ASSIGNMENT: Print, in exact form, the lines below from the one containing "M865,358H882V360L887,359V358H904L905,380L866,381Z" through the one containing "M304,191L400,218L388,259L404,264L431,247L480,259L461,333L476,339", and omit all others.
*** ENTRIES SUPPLIED ***
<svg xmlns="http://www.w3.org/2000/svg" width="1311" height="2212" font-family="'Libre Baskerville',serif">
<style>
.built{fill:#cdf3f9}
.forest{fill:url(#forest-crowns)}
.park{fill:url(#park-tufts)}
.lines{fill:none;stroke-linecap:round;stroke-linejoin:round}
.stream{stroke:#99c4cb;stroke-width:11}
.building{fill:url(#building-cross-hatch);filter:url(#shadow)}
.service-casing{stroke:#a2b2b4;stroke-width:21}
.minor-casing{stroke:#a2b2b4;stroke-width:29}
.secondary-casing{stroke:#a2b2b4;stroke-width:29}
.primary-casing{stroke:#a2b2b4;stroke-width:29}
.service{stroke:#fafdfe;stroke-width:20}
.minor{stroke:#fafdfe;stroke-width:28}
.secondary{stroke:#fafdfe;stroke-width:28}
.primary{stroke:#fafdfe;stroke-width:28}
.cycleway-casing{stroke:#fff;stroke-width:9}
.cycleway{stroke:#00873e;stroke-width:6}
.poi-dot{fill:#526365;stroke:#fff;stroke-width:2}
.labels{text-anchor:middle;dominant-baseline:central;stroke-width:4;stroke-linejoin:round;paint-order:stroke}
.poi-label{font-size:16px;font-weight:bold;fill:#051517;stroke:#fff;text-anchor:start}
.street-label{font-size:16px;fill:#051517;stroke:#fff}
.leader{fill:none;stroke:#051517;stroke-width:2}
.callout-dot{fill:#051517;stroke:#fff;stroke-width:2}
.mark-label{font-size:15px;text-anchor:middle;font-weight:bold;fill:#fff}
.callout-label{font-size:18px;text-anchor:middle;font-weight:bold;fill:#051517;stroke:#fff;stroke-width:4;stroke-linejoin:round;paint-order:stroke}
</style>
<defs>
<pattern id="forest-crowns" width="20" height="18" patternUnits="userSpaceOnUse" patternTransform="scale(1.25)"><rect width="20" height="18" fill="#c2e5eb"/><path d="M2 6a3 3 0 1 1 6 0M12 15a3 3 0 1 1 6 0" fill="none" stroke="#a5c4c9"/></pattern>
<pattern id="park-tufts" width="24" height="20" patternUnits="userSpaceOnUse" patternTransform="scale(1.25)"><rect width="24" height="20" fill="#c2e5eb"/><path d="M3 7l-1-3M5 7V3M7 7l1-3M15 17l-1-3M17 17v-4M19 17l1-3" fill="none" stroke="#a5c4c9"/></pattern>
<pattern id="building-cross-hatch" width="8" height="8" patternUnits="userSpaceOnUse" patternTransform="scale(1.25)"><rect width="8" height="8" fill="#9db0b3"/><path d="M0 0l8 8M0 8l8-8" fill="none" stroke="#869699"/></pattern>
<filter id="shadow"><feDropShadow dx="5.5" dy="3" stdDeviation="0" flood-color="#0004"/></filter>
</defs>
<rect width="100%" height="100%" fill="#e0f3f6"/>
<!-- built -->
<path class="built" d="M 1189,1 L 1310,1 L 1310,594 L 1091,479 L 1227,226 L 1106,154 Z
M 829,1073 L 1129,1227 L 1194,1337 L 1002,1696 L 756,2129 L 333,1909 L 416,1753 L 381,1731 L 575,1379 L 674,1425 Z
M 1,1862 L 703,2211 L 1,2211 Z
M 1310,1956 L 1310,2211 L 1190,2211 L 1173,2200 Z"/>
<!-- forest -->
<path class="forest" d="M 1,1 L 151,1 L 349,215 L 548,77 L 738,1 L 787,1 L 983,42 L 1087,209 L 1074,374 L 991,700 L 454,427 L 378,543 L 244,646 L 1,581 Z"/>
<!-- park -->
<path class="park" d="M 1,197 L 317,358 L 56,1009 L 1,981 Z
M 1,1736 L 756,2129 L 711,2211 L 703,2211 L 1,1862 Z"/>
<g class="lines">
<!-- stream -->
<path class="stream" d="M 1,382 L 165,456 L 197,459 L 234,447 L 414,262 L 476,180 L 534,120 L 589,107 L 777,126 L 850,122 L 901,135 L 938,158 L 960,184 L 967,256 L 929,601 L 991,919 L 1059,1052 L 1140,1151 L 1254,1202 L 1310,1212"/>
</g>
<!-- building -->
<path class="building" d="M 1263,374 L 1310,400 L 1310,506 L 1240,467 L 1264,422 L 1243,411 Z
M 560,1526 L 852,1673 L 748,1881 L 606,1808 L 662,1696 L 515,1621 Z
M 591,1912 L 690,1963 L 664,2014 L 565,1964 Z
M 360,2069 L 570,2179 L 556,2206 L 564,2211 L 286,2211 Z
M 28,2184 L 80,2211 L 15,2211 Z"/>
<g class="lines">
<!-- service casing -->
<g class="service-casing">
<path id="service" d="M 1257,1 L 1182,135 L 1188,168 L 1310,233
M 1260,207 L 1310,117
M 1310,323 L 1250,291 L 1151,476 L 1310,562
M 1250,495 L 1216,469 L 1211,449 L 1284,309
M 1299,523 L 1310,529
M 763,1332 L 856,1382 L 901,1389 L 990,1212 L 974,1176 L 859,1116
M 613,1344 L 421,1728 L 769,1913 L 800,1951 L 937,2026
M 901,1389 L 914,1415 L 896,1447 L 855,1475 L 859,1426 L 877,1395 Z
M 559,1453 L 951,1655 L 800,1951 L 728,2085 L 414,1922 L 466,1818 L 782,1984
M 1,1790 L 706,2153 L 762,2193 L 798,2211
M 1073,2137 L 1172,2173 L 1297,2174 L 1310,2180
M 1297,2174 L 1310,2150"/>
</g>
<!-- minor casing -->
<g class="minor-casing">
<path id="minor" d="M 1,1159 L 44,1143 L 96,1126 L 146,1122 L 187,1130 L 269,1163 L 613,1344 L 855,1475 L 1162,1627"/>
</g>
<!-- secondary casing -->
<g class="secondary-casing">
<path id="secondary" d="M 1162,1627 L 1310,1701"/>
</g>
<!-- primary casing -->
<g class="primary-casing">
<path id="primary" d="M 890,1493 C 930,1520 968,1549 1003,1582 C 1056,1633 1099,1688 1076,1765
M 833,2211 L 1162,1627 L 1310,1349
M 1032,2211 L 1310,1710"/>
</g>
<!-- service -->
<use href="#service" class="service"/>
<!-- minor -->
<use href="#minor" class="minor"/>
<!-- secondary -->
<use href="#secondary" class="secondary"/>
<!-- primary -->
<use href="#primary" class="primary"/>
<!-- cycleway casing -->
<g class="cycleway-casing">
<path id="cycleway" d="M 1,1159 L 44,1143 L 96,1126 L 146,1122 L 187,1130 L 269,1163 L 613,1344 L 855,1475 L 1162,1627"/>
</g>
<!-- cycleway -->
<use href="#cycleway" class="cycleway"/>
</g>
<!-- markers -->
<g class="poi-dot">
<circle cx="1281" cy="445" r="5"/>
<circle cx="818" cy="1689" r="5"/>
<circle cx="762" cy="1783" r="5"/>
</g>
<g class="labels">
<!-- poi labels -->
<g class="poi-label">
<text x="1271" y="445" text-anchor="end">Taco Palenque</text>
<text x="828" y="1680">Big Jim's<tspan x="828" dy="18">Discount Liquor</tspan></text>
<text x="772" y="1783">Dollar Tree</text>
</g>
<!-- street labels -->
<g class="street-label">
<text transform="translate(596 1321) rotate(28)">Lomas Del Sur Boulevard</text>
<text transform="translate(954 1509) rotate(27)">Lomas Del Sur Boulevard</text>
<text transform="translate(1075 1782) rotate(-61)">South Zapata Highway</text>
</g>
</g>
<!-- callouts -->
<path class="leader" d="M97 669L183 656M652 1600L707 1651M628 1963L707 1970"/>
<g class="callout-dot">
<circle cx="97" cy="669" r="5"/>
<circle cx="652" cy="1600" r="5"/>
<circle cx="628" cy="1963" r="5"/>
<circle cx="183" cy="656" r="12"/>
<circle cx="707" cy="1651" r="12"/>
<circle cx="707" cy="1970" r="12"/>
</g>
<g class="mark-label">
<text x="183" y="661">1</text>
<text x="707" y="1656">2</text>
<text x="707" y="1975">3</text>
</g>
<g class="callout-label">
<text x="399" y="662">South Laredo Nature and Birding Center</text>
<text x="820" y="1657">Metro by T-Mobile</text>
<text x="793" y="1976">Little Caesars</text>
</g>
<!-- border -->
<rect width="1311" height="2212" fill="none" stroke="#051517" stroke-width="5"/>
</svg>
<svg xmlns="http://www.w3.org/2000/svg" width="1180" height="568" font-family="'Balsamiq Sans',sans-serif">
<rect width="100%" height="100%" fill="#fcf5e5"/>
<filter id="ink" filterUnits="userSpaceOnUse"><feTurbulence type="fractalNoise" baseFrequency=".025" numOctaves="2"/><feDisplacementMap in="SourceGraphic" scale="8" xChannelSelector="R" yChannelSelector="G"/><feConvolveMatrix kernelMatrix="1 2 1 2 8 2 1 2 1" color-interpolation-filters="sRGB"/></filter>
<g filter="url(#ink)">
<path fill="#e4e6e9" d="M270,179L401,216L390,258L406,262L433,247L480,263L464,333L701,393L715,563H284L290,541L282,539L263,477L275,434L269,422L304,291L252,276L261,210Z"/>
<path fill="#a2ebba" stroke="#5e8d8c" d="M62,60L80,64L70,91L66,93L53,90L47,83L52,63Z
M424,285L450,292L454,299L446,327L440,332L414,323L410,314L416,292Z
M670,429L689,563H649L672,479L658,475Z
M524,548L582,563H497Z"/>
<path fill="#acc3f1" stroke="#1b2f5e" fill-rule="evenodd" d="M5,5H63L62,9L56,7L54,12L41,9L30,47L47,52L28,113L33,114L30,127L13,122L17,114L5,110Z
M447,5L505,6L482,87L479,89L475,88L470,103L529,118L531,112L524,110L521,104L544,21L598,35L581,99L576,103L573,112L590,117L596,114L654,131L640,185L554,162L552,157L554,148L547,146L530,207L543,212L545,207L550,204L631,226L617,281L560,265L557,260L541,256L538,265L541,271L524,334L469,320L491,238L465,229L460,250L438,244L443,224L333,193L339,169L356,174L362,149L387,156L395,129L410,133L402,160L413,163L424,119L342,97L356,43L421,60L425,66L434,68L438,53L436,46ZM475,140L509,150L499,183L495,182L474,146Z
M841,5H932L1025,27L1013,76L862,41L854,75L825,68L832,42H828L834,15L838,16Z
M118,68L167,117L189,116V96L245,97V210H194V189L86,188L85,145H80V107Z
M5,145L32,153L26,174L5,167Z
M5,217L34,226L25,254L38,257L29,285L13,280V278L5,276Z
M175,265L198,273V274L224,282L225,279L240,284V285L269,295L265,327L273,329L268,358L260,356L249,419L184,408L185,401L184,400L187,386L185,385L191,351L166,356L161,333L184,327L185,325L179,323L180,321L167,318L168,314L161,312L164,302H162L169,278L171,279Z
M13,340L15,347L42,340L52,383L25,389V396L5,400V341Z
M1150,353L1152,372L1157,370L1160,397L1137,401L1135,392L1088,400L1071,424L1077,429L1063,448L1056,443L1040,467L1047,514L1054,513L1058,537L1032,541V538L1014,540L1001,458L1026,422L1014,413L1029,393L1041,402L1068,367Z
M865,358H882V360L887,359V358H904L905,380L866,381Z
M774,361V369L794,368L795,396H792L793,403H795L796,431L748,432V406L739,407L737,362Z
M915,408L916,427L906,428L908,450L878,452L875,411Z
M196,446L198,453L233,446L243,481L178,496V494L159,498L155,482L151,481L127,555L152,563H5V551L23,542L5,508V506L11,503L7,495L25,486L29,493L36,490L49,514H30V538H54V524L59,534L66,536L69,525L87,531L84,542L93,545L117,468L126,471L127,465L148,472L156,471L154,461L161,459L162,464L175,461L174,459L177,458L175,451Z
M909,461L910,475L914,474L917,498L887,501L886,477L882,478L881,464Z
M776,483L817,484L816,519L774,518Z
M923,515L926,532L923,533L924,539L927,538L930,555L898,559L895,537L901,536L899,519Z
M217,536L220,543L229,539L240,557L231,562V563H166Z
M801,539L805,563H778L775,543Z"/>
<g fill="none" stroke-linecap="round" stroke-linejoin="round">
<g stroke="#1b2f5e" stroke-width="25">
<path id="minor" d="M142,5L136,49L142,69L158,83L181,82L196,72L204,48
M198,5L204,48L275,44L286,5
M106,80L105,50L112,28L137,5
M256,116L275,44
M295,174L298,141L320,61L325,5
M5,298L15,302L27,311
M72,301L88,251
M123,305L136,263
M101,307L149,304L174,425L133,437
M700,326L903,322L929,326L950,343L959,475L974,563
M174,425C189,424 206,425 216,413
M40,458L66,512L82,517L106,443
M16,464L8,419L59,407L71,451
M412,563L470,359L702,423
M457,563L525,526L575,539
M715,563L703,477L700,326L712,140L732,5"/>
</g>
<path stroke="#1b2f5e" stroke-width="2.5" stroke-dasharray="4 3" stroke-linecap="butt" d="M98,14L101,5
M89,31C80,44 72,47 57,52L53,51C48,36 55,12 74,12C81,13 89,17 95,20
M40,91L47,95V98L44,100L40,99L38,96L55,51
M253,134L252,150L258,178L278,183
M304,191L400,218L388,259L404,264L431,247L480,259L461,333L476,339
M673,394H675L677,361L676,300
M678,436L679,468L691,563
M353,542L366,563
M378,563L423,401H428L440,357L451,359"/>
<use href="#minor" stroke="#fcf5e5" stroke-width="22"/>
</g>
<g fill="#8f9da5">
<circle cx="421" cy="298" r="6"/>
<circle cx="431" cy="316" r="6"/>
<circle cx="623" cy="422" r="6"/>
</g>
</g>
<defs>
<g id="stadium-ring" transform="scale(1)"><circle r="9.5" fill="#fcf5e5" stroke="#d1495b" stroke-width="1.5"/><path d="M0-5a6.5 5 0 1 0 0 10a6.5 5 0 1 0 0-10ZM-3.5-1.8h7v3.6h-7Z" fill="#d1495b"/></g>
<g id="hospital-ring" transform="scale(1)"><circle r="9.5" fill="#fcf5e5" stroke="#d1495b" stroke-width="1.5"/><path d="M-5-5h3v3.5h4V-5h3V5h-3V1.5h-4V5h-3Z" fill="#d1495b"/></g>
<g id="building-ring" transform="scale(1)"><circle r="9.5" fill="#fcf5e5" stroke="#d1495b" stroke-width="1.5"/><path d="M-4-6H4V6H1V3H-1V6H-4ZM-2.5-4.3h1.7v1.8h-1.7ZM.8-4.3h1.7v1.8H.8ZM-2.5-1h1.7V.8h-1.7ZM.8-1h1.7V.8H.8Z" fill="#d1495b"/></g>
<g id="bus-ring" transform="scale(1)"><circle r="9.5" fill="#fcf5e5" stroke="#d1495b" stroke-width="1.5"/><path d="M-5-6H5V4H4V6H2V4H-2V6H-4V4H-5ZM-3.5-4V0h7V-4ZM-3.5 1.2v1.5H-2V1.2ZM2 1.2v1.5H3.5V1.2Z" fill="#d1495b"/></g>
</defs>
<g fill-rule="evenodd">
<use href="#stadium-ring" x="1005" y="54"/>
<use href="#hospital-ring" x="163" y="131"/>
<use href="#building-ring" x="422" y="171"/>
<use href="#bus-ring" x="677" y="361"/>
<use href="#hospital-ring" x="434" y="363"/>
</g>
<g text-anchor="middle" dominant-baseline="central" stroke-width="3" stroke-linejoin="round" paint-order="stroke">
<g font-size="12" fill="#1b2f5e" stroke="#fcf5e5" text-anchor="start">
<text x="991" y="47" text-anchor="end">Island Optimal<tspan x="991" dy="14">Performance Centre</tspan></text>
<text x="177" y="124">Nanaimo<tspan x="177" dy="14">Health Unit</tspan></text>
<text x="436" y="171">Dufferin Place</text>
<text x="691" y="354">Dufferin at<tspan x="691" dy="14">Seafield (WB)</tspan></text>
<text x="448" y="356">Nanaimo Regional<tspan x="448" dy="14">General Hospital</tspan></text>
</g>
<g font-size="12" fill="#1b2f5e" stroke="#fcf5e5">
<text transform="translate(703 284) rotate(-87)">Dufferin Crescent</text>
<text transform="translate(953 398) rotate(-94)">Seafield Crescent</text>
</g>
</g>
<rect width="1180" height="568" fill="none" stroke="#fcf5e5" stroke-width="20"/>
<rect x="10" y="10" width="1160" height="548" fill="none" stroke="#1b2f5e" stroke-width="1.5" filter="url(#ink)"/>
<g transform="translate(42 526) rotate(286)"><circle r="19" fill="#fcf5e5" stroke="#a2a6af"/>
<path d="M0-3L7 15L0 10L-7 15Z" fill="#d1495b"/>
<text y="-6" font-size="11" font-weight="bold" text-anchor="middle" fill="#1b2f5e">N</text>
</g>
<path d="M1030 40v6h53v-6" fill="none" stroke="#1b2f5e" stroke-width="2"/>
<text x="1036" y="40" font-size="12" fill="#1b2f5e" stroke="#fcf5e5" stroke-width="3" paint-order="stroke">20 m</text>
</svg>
*** End of ENTRIES SUPPLIED ***
TASK RESULT:
M865,358H882V360L887,359V358H904L905,380L866,381Z
M774,361V369L794,368L795,396H792L793,403H795L796,431L748,432V406L739,407L737,362Z
M915,408L916,427L906,428L908,450L878,452L875,411Z
M196,446L198,453L233,446L243,481L178,496V494L159,498L155,482L151,481L127,555L152,563H5V551L23,542L5,508V506L11,503L7,495L25,486L29,493L36,490L49,514H30V538H54V524L59,534L66,536L69,525L87,531L84,542L93,545L117,468L126,471L127,465L148,472L156,471L154,461L161,459L162,464L175,461L174,459L177,458L175,451Z
M909,461L910,475L914,474L917,498L887,501L886,477L882,478L881,464Z
M776,483L817,484L816,519L774,518Z
M923,515L926,532L923,533L924,539L927,538L930,555L898,559L895,537L901,536L899,519Z
M217,536L220,543L229,539L240,557L231,562V563H166Z
M801,539L805,563H778L775,543Z"/>
<g fill="none" stroke-linecap="round" stroke-linejoin="round">
<g stroke="#1b2f5e" stroke-width="25">
<path id="minor" d="M142,5L136,49L142,69L158,83L181,82L196,72L204,48
M198,5L204,48L275,44L286,5
M106,80L105,50L112,28L137,5
M256,116L275,44
M295,174L298,141L320,61L325,5
M5,298L15,302L27,311
M72,301L88,251
M123,305L136,263
M101,307L149,304L174,425L133,437
M700,326L903,322L929,326L950,343L959,475L974,563
M174,425C189,424 206,425 216,413
M40,458L66,512L82,517L106,443
M16,464L8,419L59,407L71,451
M412,563L470,359L702,423
M457,563L525,526L575,539
M715,563L703,477L700,326L712,140L732,5"/>
</g>
<path stroke="#1b2f5e" stroke-width="2.5" stroke-dasharray="4 3" stroke-linecap="butt" d="M98,14L101,5
M89,31C80,44 72,47 57,52L53,51C48,36 55,12 74,12C81,13 89,17 95,20
M40,91L47,95V98L44,100L40,99L38,96L55,51
M253,134L252,150L258,178L278,183
M304,191L400,218L388,259L404,264L431,247L480,259L461,333L476,339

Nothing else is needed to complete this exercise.